Copy each line of the entries that contains the word "twoToOneMux".

**Records to use:**
/---
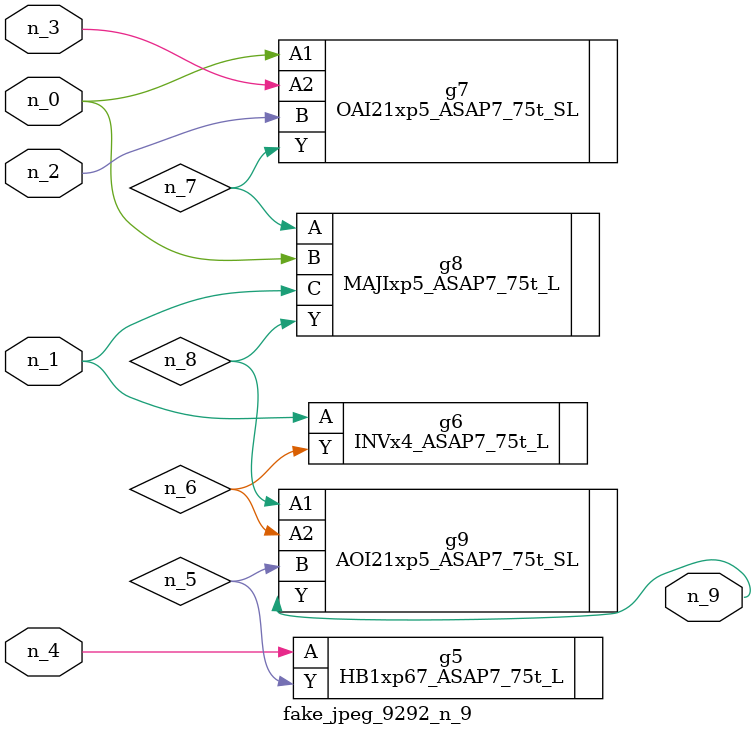
<source format=v>
module fake_jpeg_9292_n_9 (n_3, n_2, n_1, n_0, n_4, n_9);

input n_3;
input n_2;
input n_1;
input n_0;
input n_4;

output n_9;

wire n_8;
wire n_6;
wire n_5;
wire n_7;

HB1xp67_ASAP7_75t_L g5 ( 
.A(n_4),
.Y(n_5)
);

INVx4_ASAP7_75t_L g6 ( 
.A(n_1),
.Y(n_6)
);

OAI21xp5_ASAP7_75t_SL g7 ( 
.A1(n_0),
.A2(n_3),
.B(n_2),
.Y(n_7)
);

MAJIxp5_ASAP7_75t_L g8 ( 
.A(n_7),
.B(n_0),
.C(n_1),
.Y(n_8)
);

AOI21xp5_ASAP7_75t_SL g9 ( 
.A1(n_8),
.A2(n_6),
.B(n_5),
.Y(n_9)
);


endmodule
</source>
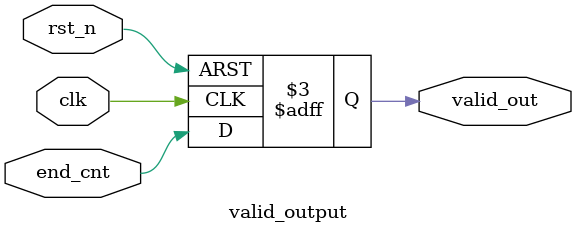
<source format=v>
`timescale 1ns/1ps

module accu (
    input               clk,
    input               rst_n,
    input       [7:0]   data_in,
    input               valid_in,

    output              valid_out,
    output      [9:0]   data_out
);

    wire [2:0] count;
    wire add_cnt;
    wire end_cnt;
    wire ready_add;
    wire [9:0] data_out_reg;

    // Instantiate the counter module
    counter u_counter (
        .clk(clk),
        .rst_n(rst_n),
        .add_cnt(add_cnt),
        .end_cnt(end_cnt),
        .count(count)
    );

    // Instantiate the data accumulation module
    data_accumulator u_data_accumulator (
        .clk(clk),
        .rst_n(rst_n),
        .data_in(data_in),
        .add_cnt(add_cnt),
		.count(count),
        .data_out(data_out_reg)
    );

    // Instantiate the valid output module
    valid_output u_valid_output (
        .clk(clk),
        .rst_n(rst_n),
        .end_cnt(end_cnt),
        .valid_out(valid_out)
    );

    assign add_cnt = ready_add;
    assign end_cnt = ready_add && (count == 'd4);
    assign ready_add = valid_in;
    assign data_out = data_out_reg;

endmodule

module counter (
    input               clk,
    input               rst_n,
    input               add_cnt,
    input               end_cnt,
    output reg [2:0]   count
);

    always @(posedge clk or negedge rst_n) begin
        if (!rst_n) begin
            count <= 0;
        end
        else if (end_cnt||count=='d4) begin
            count <= 0;
        end
        else if (add_cnt) begin
            count <= count + 1;
        end
    end

endmodule

module data_accumulator (
    input               clk,
    input               rst_n,
    input       [7:0]   data_in,
    input               add_cnt,
	input 		[2:0]  count,
    output reg [9:0]   data_out
);

    reg [9:0] data_out_reg;

    always @(posedge clk or negedge rst_n) begin
        if (!rst_n) begin
            data_out_reg <= 0;
        end
        else if (add_cnt && (count == 'd0)) begin
            data_out_reg <= data_in;
        end
        else if (add_cnt) begin
            data_out_reg <= data_out_reg + data_in;
        end
    end

    always @(posedge clk or negedge rst_n) begin
        if (!rst_n) begin
            data_out <= 0;
        end
        else begin
            data_out <= data_out_reg;
        end
    end

endmodule


module valid_output (
    input               clk,
    input               rst_n,
    input               end_cnt,
    output reg         valid_out
);

    always @(posedge clk or negedge rst_n) begin
        if (!rst_n) begin
            valid_out <= 0;
        end
        else 
            valid_out <= end_cnt;
    end

endmodule

</source>
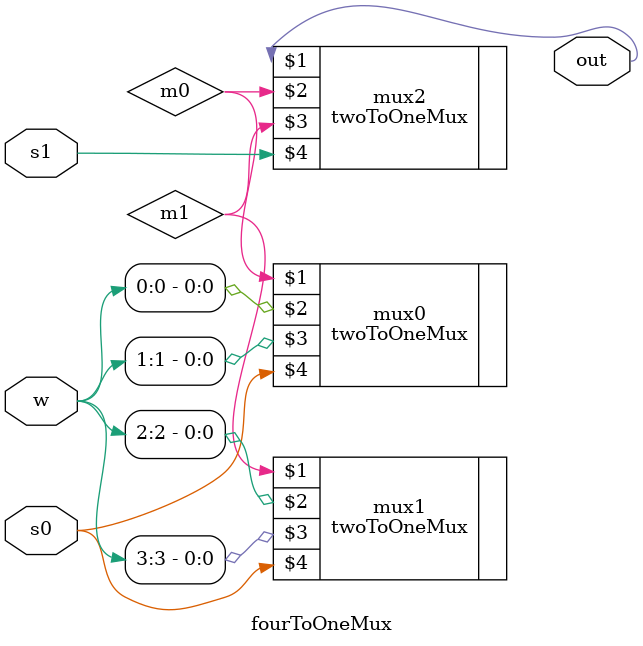
<source format=v>
`include "twoToOneMux.v"
module fourToOneMux(out, w, s0, s1);
	output out;
	input [3:0] w;
	input s0,s1;
	wire m0, m1;
	twoToOneMux mux0(m0, w[0], w[1], s0);
	twoToOneMux mux1(m1, w[2], w[3], s0);
	twoToOneMux mux2(out, m0, m1, s1); 	
	
endmodule

</source>
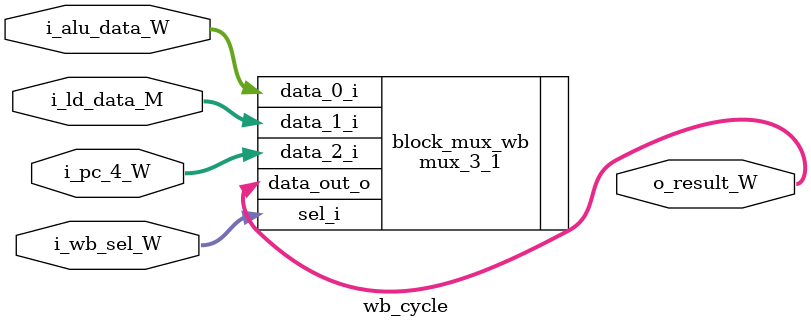
<source format=sv>
module wb_cycle (
    input logic [31:0] i_ld_data_M,
    input logic [31:0] i_pc_4_W,
    input logic [31:0] i_alu_data_W,
    input logic [1:0] i_wb_sel_W,
    output logic [31:0] o_result_W
);
 mux_3_1 block_mux_wb (
    .data_0_i      (i_alu_data_W), 
    .data_1_i      (i_ld_data_M), 
    .data_2_i      (i_pc_4_W), 
    .sel_i         (i_wb_sel_W  ), 
    .data_out_o    (o_result_W )
);
endmodule

 
 
 
	

</source>
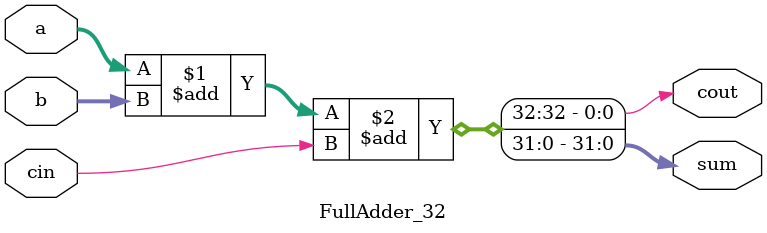
<source format=v>
module FullAdder_32 (a, b, cin, sum, cout);

    input [31:0] a, b;
    input cin;
    output [31:0] sum;
    output cout;

    assign {cout, sum} = a + b + cin;

endmodule






</source>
\---
**Result for this exercise:**
`include "twoToOneMux.v"
	twoToOneMux mux0(m0, w[0], w[1], s0);
	twoToOneMux mux1(m1, w[2], w[3], s0);
	twoToOneMux mux2(out, m0, m1, s1); 	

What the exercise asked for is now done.